Donald Trump used a secret backroom arrangement to ensure the deal to build his tacky East Wing ballroom went to his preferred contractor.
Officials steered the $500 million agreement with Clark Construction through the Executive Residence, an arm of the Executive Office of the President that ordinarily buys furniture and art, covers entertainment, and handles repairs at the mansion, according to The Washington Post.
That office sits outside federal rules that require agencies to seek competing offers and to lay out spending publicly. Structuring the deal this way allowed Trump to dodge scrutiny of the arrangement and avoid exposing it to competition.

Avoiding competition allowed the administration to sidestep a process that has historically worked to keep prices down for a job of this scale, the Post reported. “I would certainly expect them to compete a project of this size and complexity,” Anthony Costa, a former General Services Administration official who handled federal real estate work across four administrations, told the Post.
Trump, 80, got personally involved in the haggling, records show. On March 4—days after launching his war with Iran—he talked down what a Clark subsidiary would charge for concrete, trimming $2.3 million from an opening figure above $47 million.

The price tag has more than tripled since the ballroom was unveiled in July, with taxpayers expected to foot roughly half of it. The company internally valued the work at $200 million in July 2025, a figure that has since ballooned to $600 million.
Trump insisted donors would cover the bill. He told The New York Times in January that Clark had offered to do the work for free. “They said: ‘Sir, we’ll do it for nothing. This is the greatest honor’,” he said.
The Virginia firm, the largest builder in the D.C. region, stands to profit handsomely. A March estimate put its haul at $65 million across overhead, profit, and on-site staffing.
Clark also flagged plans to pass demolition, excavation, and other tasks to 11 or more subcontractors without competition, two of them in-house subsidiaries.

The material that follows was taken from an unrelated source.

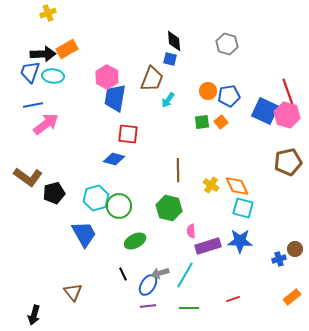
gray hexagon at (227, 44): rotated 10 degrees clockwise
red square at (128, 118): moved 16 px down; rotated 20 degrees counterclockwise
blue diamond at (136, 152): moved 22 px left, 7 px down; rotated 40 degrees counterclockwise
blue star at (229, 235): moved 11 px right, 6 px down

A White House official told the Post the deal ran through the Executive Residence because that office “will be the primary support of the facility,” adding the Executive Office of the President “consistently executes contracts following the law.”
A Clark spokesperson said the firm uses “established procurement and contracting processes for each project.” Joshua Fisher, who directs the White House Office of Administration, said that bids were skipped because disclosing the project’s needs would “compromise national security,” echoing the president’s repeated efforts to cast the rebuild as a defense concern.
The Daily Beast has contacted the White House for further comment.